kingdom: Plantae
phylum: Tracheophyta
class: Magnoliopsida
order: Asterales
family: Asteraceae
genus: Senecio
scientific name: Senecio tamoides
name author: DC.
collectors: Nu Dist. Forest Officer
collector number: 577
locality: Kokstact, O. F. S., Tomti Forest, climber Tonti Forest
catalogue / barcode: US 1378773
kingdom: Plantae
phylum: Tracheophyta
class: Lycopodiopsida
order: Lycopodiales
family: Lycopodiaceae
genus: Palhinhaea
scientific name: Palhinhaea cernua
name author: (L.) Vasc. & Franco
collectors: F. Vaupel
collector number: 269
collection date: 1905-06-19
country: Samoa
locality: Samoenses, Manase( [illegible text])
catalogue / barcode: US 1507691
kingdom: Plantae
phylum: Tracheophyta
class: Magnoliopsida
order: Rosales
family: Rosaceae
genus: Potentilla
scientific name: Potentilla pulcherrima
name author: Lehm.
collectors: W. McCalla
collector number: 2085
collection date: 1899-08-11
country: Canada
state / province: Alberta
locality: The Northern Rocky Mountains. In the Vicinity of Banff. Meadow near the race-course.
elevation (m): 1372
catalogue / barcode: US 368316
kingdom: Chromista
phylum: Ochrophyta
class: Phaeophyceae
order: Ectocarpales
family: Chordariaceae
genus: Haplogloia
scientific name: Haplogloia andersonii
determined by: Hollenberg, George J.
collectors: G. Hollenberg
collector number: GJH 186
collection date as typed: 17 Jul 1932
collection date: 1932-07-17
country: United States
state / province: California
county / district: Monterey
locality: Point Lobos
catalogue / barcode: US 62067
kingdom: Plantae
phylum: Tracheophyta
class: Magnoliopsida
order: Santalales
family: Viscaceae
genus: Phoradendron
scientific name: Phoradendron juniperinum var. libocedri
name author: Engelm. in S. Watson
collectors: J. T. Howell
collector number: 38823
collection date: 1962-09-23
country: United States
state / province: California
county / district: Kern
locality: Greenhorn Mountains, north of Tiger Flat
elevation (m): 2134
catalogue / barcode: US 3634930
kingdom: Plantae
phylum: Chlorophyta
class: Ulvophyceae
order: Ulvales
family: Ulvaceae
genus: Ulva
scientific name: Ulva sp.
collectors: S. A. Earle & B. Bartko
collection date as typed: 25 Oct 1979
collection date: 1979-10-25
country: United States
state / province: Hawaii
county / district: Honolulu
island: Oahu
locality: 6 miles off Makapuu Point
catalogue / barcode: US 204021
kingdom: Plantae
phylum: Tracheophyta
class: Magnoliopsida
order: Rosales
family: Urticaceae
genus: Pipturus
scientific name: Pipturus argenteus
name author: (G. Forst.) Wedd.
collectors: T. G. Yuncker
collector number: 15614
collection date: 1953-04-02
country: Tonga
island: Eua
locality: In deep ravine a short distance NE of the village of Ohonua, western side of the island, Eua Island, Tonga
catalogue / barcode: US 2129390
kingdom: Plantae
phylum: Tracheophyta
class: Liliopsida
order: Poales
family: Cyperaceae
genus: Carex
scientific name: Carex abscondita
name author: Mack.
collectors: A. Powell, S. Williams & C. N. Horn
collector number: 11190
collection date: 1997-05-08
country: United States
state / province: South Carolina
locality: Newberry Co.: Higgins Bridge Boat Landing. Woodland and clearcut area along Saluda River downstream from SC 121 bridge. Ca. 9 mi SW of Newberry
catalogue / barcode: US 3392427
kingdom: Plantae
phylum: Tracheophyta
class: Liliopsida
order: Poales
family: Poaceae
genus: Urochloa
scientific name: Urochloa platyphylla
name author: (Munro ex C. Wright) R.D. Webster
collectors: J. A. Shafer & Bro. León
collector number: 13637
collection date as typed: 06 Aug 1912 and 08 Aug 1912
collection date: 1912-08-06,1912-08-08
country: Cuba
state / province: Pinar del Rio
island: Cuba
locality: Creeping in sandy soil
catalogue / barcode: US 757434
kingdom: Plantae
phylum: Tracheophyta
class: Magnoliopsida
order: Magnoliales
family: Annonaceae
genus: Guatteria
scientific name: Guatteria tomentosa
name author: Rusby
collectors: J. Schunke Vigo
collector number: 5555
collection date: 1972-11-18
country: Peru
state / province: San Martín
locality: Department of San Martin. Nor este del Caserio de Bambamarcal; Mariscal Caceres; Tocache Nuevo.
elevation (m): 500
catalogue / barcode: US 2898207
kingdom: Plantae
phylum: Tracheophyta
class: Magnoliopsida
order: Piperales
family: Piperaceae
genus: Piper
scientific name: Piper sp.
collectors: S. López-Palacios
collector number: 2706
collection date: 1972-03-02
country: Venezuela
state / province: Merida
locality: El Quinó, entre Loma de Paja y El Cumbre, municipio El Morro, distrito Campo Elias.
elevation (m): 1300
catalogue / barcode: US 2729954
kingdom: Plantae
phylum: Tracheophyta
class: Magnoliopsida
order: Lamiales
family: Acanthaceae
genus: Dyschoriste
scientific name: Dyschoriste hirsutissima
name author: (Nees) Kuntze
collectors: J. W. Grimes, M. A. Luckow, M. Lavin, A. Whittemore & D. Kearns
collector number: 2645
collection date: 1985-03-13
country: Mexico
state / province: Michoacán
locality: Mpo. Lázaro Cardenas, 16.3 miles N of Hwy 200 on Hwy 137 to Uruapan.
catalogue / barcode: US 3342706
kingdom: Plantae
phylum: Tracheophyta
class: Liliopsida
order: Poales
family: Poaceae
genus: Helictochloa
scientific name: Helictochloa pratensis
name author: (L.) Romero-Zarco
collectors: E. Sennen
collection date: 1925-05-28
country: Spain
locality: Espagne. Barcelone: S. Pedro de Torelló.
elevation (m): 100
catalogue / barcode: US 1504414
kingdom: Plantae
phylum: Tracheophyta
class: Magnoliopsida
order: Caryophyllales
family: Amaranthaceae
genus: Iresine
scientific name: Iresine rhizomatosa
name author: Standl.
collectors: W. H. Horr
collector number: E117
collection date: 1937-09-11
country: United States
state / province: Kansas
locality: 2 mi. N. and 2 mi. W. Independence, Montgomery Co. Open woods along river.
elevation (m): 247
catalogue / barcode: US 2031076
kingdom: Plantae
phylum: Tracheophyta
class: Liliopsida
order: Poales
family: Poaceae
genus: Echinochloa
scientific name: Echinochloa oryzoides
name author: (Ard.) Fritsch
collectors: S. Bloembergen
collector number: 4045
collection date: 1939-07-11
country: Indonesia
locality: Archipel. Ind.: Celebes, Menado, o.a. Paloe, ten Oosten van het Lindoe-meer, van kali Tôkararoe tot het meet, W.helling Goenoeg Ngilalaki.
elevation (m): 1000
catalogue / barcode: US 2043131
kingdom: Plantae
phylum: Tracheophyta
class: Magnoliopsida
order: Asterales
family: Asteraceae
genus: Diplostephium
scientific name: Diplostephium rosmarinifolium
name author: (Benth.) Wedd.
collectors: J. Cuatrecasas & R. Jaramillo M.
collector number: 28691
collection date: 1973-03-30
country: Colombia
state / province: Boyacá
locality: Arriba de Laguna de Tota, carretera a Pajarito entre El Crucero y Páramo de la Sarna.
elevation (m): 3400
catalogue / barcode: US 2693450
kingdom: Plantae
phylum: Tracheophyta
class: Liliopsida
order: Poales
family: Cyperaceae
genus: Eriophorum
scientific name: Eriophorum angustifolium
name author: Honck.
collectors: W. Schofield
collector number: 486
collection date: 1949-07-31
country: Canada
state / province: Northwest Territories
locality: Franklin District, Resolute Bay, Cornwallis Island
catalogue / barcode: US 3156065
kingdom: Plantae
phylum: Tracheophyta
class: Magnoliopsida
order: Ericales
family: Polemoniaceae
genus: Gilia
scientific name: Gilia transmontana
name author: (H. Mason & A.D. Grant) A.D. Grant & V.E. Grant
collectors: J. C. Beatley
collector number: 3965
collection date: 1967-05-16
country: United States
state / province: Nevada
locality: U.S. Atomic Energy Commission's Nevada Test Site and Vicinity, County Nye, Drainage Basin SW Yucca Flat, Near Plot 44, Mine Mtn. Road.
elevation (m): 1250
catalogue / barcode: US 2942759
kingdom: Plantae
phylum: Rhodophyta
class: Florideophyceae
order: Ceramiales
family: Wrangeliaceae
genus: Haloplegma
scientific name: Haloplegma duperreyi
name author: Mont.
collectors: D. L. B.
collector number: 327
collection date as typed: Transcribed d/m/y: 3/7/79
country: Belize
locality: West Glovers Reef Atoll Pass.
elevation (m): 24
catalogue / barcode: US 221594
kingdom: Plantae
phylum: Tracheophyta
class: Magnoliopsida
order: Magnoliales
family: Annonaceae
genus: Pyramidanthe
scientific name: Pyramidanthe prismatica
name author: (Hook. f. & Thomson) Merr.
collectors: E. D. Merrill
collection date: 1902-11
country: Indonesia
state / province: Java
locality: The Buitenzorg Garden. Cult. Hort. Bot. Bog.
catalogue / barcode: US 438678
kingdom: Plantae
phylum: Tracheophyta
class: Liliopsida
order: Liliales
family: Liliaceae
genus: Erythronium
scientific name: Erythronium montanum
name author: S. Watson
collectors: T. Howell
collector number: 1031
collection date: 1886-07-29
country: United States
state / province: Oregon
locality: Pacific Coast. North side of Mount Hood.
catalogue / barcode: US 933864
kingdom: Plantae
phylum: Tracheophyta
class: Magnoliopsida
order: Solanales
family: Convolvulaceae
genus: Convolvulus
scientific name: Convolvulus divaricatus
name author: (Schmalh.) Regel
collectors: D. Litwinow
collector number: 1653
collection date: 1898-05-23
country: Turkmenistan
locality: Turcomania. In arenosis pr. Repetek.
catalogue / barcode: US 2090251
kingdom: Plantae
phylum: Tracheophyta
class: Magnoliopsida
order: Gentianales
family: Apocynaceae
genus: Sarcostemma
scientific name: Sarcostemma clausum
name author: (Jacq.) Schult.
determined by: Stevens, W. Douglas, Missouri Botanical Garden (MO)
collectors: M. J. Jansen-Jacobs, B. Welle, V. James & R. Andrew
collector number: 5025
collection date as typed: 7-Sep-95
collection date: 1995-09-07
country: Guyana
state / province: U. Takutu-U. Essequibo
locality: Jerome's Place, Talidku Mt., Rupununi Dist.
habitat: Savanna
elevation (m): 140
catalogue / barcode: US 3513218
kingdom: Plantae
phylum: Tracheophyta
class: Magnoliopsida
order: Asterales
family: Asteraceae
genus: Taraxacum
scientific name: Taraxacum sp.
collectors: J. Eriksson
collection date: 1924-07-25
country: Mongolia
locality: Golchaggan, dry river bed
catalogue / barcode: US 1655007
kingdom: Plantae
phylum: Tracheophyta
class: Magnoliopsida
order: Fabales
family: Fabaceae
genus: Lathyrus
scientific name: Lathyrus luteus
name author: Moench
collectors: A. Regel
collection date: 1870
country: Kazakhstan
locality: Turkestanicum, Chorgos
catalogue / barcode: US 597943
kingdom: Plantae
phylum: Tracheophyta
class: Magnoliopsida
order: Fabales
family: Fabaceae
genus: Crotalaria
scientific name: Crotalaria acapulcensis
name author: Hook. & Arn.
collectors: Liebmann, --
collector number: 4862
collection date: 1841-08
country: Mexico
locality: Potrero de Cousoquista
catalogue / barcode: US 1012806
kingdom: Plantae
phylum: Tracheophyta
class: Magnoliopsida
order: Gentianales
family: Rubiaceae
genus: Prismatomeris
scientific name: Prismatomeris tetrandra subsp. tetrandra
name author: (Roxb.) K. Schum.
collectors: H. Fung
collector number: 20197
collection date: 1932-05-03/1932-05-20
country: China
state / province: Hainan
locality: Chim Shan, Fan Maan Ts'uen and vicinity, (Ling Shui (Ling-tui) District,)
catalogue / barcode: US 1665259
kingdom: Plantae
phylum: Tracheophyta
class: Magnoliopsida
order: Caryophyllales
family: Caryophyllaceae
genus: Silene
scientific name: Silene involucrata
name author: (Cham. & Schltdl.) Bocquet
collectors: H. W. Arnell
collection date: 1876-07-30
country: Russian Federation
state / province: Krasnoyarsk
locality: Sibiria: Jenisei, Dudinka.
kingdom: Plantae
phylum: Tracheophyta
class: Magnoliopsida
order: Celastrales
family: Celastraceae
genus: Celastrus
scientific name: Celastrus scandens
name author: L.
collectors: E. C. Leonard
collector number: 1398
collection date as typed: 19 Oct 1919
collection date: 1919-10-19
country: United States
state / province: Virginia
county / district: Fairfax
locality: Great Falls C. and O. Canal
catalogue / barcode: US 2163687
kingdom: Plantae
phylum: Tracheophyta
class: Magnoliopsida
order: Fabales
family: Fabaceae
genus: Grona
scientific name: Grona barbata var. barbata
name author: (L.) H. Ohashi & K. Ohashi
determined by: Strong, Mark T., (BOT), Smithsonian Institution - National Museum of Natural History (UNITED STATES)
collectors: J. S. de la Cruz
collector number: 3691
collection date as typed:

- What is expected: List the lines from the one with "family: Ulvaceae" up to and including the one with "island: Oahu" as a numbered list, leaving out any blank lines.

- Solution to the exercise:
1. family: Ulvaceae
2. genus: Ulva
3. scientific name: Ulva sp.
4. collectors: S. A. Earle & B. Bartko
5. collection date as typed: 25 Oct 1979
6. collection date: 1979-10-25
7. country: United States
8. state / province: Hawaii
9. county / district: Honolulu
10. island: Oahu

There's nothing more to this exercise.